Melrose Yam Park to reopen by weekend
MANDEVILLE, Manchester:
After a four-month closure, vendors and bar operators at the Manchester-based Melrose Yam Park could be allowed to resume operations at the facility as early as this weekend.
Manchester Municipal Corporation CEO Winston Palmer yesterday said that just a few vendors have not yet finalised preparatory work for compliance after the facility was closed by the health department, but all is set for the reopening.
“Vendors are putting some loose ends together with respect to licences and other health requirements. Based on what is happening now, by this weekend, most of the operators at the Yam Park will be up and running. In respect of the bar operators, most of them are okay and will start operations later during this week,” he said.
Chief Public Health Inspector Charmaine Palmer-Cross indicated that the meetings held with the vendors had gone well and the health department is expecting the operators to follow the guidelines to avoid public health breaches.
Sending a strong warning about the appropriate use of space, Mandeville Mayor Donovan Mitchell indicated that more stringent routine checks will now be made at the facility.
“... We are appealing to the persons who will be at this entity to take care of it. We are working on our scheduled maintenance day document, that will be used weekly or biweekly to make sure that we don’t go back to where we are coming from,” said Mitchell, who also chairs the Manchester Municipal Corporation.

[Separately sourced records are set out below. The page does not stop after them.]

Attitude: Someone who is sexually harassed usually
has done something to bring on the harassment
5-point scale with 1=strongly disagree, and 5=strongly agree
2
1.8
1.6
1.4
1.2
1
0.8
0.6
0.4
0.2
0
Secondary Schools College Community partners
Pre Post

He pointed out that vendors deemed fully compliant will be allowed to operate at the Melrose Yam Park.
“Only the persons who have met the criteria, in terms of their food handler’s permit, going to the training and in terms of all that was laid out in the document we got from the health department as to what they are to do will go back there.”

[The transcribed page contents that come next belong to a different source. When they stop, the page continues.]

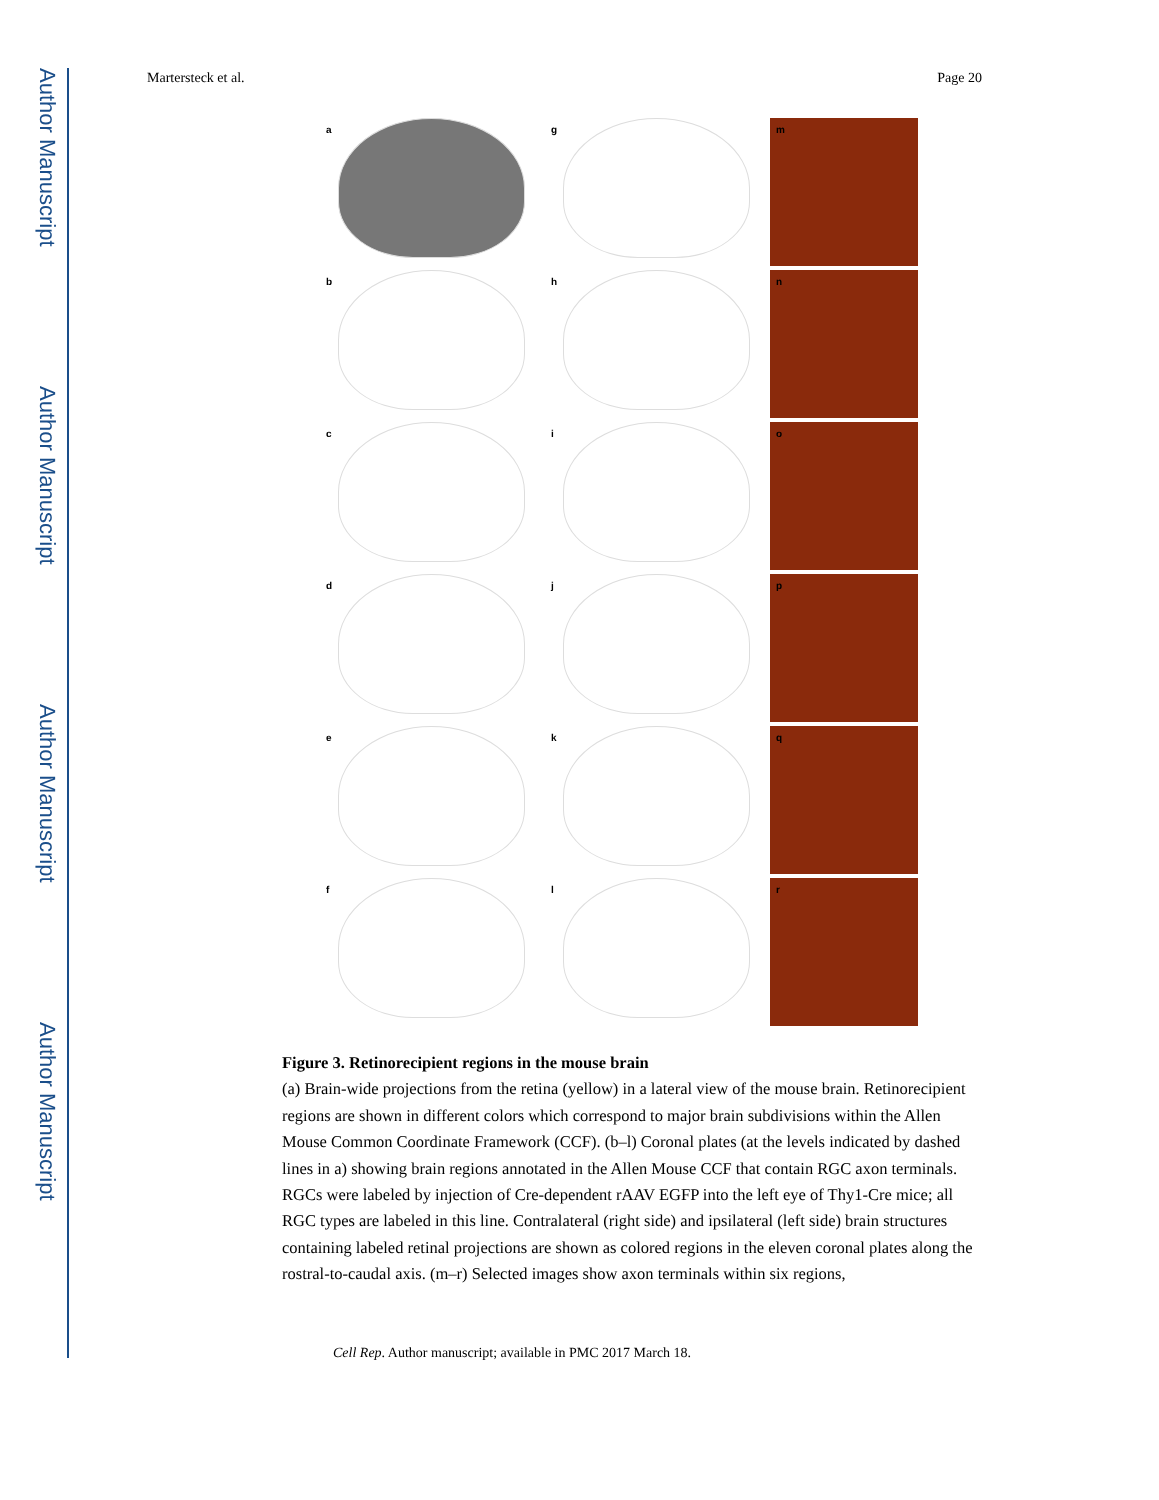Author Manuscript
Author Manuscript
Author Manuscript
Author Manuscript
Martersteck et al. Page 20
a
g
m
b
h
n
c
i
o
d
j
p
e
k
q
f
l
r
Figure 3. Retinorecipient regions in the mouse brain
(a) Brain-wide projections from the retina (yellow) in a lateral view of the mouse brain. Retinorecipient regions are shown in different colors which correspond to major brain subdivisions within the Allen Mouse Common Coordinate Framework (CCF). (b–l) Coronal plates (at the levels indicated by dashed lines in a) showing brain regions annotated in the Allen Mouse CCF that contain RGC axon terminals. RGCs were labeled by injection of Cre-dependent rAAV EGFP into the left eye of Thy1-Cre mice; all RGC types are labeled in this line. Contralateral (right side) and ipsilateral (left side) brain structures containing labeled retinal projections are shown as colored regions in the eleven coronal plates along the rostral-to-caudal axis. (m–r) Selected images show axon terminals within six regions,
Cell Rep. Author manuscript; available in PMC 2017 March 18.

Mitchell revealed that one shop, whose reportedly delinquent operator has refused to comply with the orders, will remain closed until further notice.
“... From my information, that person has been taken to court for rent and all of that, and that shop will remain closed until all the necessary things are done before it will be reopened,” he said.
Additionally, following the closure of the Christiana abattoir in March, Palmer-Cross said that seven Mandeville butchers who responded to an invitation to meet with the health department and the corporation will be allowed to use the facility on Tuesdays, while the remaining seven butchers from the Christiana area will be facilitated on Thursdays and Fridays.
She indicated that the corporation is working on finalising logistics as regards the butchers’ roster.
“Only those who registered and came to the session will be allowed to operate at that facility in Christiana,” Palmer-Cross said.
With poor crowd control at the facility being one of the issues that resulted in closure, the chief health inspector reminded the corporation that it ought to be a matter of priority.